Text excerpt -
* * * * * * *
March 22, 2016

New Spin for a Tredwell Dress

Recently, the Merchant’s House collaborated with 3D modeling firm PaleoWest Archaeology to create an interactive 3D model of the two-piece spring and summer cotton dress, 1862-1865 (MHM 2002.0840), on display through April 29, one of the 39 dresses in the Tredwell Costume Collection. The model allows the viewer to look at the dress from all angles and zoom in on details. In the coming years, as each dress is displayed, we plan on creating similar models of dresses.

 

Merchant’s House Museum Tredwell Dress
by PaleoWest Archaeology
on Sketchfab

March 20, 2015

Merchant’s House on “Blueprint: NYC”

This week, Blueprint: New York City featured a brilliant and beautiful 30 minutes of the Merchant’s House on NYC Media, the Mayor’s Office of Media and Entertainment.

“… nothing inside or out has changed … a time capsule hiding in plain sight.”

Watch the full episode below.

March 5, 2015

“Sacred to the Memory:” The 150th Anniversary of the Death of Seabury Tredwell

Seabury Tredwell GraveSeabury Tredwell died 150 years ago, on March 7, 1865. He was 85 years old and suffered from Bright’s Disease, an affliction of the kidneys. He was survived by his wife, Eliza, their eight children, and five grandchildren.

Custom decreed that the body be placed on view for visitors if at all possible. Seabury Tredwell’s corpse may have been displayed on his bed, a sofa, or in a coffin. His funeral service took place in the double parlor on Saturday, March 11, and was attended by a wide circle of family, friends, and acquaintances. The coffin was then taken to the New York City Marble Cemetery, nearby on Second Street between First and Second Avenues, either by horse-drawn hearse or pall bearers. His body was temporarily interred there, before being ultimately laid to rest in the Tredwell family plot, at Christ’s Church in Hempstead, Long Island. His gravestone, at left, stands alongside his wife, Eliza’s, and five of their children, and bears the epigraph “Sacred to the Memory.”

According to The New York Post, “Among the deaths noticed in our columns today is that of one of our oldest and most respected merchants, Seabury Tredwell. He was a gentleman of the old school, dignified and accomplished in his manners and high-minded and honorable in all his transactions.”
* * * * * * *
Given entries -

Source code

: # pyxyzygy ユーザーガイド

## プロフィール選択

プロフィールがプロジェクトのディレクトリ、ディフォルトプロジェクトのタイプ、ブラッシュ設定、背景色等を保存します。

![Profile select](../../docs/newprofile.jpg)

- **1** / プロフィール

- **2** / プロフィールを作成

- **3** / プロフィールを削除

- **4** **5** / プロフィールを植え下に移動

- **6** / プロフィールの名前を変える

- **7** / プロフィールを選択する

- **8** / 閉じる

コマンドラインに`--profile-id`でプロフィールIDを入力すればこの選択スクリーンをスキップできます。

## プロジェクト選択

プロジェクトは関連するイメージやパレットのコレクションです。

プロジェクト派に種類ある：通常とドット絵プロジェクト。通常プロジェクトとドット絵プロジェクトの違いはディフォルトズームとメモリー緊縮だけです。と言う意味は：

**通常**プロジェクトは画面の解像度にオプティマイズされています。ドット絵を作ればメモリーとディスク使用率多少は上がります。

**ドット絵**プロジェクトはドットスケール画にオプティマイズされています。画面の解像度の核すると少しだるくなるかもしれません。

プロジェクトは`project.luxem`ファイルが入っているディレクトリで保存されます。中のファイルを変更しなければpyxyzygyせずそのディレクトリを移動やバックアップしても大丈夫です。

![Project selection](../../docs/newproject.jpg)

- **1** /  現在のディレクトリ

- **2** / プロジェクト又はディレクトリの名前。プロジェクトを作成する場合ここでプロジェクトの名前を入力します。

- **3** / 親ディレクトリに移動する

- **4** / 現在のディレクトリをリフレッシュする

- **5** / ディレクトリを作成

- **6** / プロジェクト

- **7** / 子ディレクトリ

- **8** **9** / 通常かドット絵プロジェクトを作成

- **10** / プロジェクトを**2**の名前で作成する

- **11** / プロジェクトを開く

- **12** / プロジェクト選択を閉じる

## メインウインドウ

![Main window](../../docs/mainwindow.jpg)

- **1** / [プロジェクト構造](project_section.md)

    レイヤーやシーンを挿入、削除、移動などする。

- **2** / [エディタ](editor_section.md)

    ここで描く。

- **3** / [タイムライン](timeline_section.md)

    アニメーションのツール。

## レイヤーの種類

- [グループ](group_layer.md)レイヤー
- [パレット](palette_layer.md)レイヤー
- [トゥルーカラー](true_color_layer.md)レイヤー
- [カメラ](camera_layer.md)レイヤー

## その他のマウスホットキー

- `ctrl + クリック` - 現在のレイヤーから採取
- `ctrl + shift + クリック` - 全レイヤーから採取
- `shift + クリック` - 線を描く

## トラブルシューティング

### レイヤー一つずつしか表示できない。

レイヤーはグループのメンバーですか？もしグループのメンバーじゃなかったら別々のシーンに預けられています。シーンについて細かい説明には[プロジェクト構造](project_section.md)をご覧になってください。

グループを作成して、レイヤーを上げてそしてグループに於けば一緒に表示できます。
* * * * * * *
Tasks -
(1) Answer these about the Merchant's House posts:
(a) Which firm made the 3D model of the Tredwell dress?
(b) How old was Seabury Tredwell when he died?
(c) In which room was his funeral service held?
(2) Write the next part of the Merchant's House posts, starting after the New York Post quotation about Seabury Tredwell.

Answers to the problems -
(1)
(a) PaleoWest Archaeology
(b) 85
(c) The double parlor

(2)
Come pay your last respects as we celebrate the life (and commemorate the death) of “one of New York’s oldest and most respected merchants.” The exhibition is open March 5 to March 30.

February 2, 2015

Out of Their Boxes: The Tredwell Costume Collection on Display

MHM 2002.0842
The Tredwell Costume Collection comprises more than 400 articles of clothing, primarily women’s dresses and their accompanying chemisettes, collars, undersleeves, and petticoats. The core of the collection is a remarkable 39 dresses documented to have been owned and worn by the women of the family. Many are outstanding examples of the 19th-century dressmaker’s art, composed of fine and delicate fabrics and ornamentation.

Currently on display in Eliza Tredwell’s bedroom: a one-piece spring and summer dress, 1859-1864, made of cream-colored sheer muslin with woven cream stripes and a printed black, tan, and red floral pattern. Printing with synthetic aniline dyes, which were discovered and initially produced in 1856, was a less costly way to replicate the look of more expensive, more intricately woven fabrics. This dress, because of its fragile condition, is rarely exhibited.

Of note, this dress is documented in the Index of American Design (IAD) at the National Gallery of Art (image to right). The IAD, a program of the New Deal Federal Art Project, was formed in 1935 to illustrate through watercolor renderings the history of American design in the applied and decorative arts.

January 27, 2015

Commuter Sleighs?

by Merchant's House Museum

Sleighing on Broadway, 1860.

In mid-19th century New York, commuters relied on omnibuses — horse-drawn carriages that seated a dozen passengers, often many more, on wooden benches. (The driver stopped when passengers tugged on a strap attached to his ankle.) After a snow storm, carriages were replaced with sleighs.

In his diary, lawyer George Templeton Strong described commuter sleighs as “insane vehicles” that “carry each its hundred sufferers, of whom about half have to stand in the wet straw with their feet freezing and occasionally stamped on by their fellow travelers, their ears and noses tingling in the bitter wind, their hats always on the point of being blown off.”

The sleighs and sleds of snowy old New York, Ephemeral New York.

January 7, 2015

This Day in Tredwell Family History: Elizabeth Tredwell Dies

Elizabeth TredwellElizabeth Seabury Tredwell, the eldest child of Eliza and Seabury Tredwell, was born on July 23, 1821, and died on January 7, 1880, at the age of 59. According to her death record, she died of “exhaustion and suffocation from chronic bronchitis.”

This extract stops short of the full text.